President Milei, a right-wing populist, has sought to walk a fine line — nodding to the upswell of nationalism buoying the Argentina team while attempting to curb diplomatic backlash. Already, Milei's rhetorical attacks on leaders and enthusiasm for the far-right have sparked diplomatic rows with Argentina's historic allies and major foreign investors, Brazil and Spain.
Last week, Milei removed the undersecretary of sport, Julio Garro, from his post for requesting that team captain Lionel Messi apologize for the chants. "No government can tell the Argentine national team, world champion and two-time champion of Copa America, what to comment, what to think or what to do,” Milei's office said at the time.
But more recently the presidential spokesperson, Manuel Adorni, has tried to distance Milei from what he called Villarruel's “personal" and “unfortunate” comments.
He said that Karina Milei, the president's sister and general secretary, took it upon herself to disavow Villarruel's remarks in a meeting with the French ambassador last week.
“It's a comment that does not represent the opinion of the government,” Adorni said of Villarruel's post. “Relations with France are intact."

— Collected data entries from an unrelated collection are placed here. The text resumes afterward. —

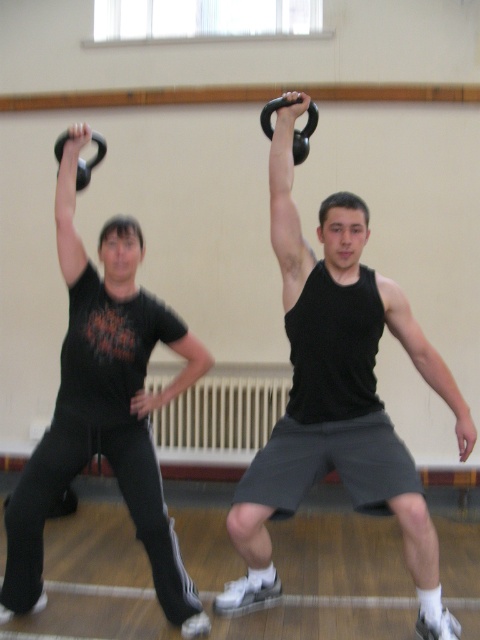
Question: Which point is farther to the camera?

Choices:
 (A) black matte t-shirt at center
 (B) matte black kettlebell at upper center

Answer: (A)

Question: Can you confirm if black matte arm at upper center is positioned to the left of matte black kettlebell at upper left?

Choices:
 (A) no
 (B) yes

Answer: (A)

Question: Which object appears farthest from the camera in this image?

Choices:
 (A) black matte tank top at upper center
 (B) black matte arm at upper center
 (C) black rubber kettlebell at upper center
 (D) black matte t-shirt at center

Answer: (D)

Question: Is matte black kettlebell at upper left wider than black rubber barbell at upper left?

Choices:
 (A) no
 (B) yes

Answer: (A)

Question: Is matte black kettlebell at upper center wider than black matte t-shirt at center?

Choices:
 (A) no
 (B) yes

Answer: (B)

Question: Which of these objects is positioned closest to the matte black kettlebell at upper center?

Choices:
 (A) black matte t-shirt at center
 (B) black rubber barbell at upper left

Answer: (A)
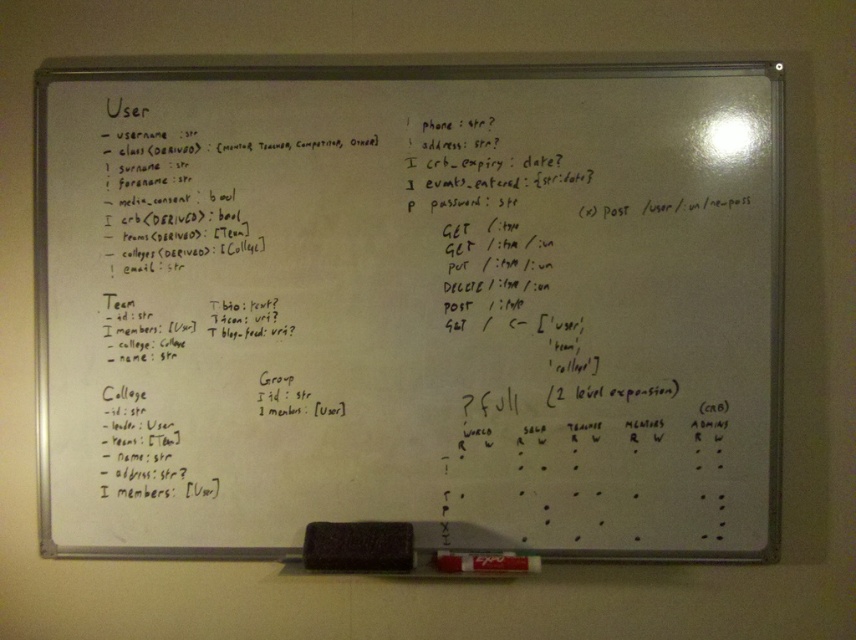
The image size is (856, 640). I want to click on whiteboard at center, so click(409, 307).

But controversy has only mounted after chaos engulfed the Olympic men’s soccer match between Argentina and Morocco.
Doubling down on her nationalist messaging, Vice President Villarruel posted footage of Wednesday's incident, showing Morocco fans invade the field and rain bottles and other objects down on Argentine players in an outpouring of anger over Argentina's late goal.
“Although they insult us and whistle our anthem, Argentina is destined for greatness,” she wrote.
The Argentine presidency said that in addition to meeting Macron and other French officials at the Elysee Palace on Friday, Milei would attend the 2024 Olympic opening ceremony and hold talks with French business leaders.
The investment-focused meetings come as Argentina seeks to lobby for support from major shareholders of the International Monetary Fund, including France and the U.S., to reach a new deal for extra funds.
Kristalina Georgieva, managing director of the IMF, said she held “constructive” talks about Milei's libertarian reforms with Argentine Economy Minister Luis Caputo on Thursday in Rio de Janeiro, where G20 finance ministers were gathering.
As in previous months, Georgieva praised Argentina's performance in fighting inflation and slashing the deficit, writing on X, “We are committed to support the govt’s efforts to turn around the economy for the benefit of Argentine people.”
But she said nothing about an imminent new loan for the crisis-stricken country.
Argentina — the IMF's biggest debtor — needs more cash to pay the fund back for past borrowing under the program, originally worth $57 billion in 2018.
Analysts say that right-wing Milei is pinning his hopes on Donald Trump becoming president of the U.S., the IMF's main stakeholder.
“The expectation of the government is that a Trump administration would be more politically favorable to Milei and that by early next year it would exert some pressure on the IMF,” said Marcelo J. García, Americas director at geopolitical risk firm Horizon Engage.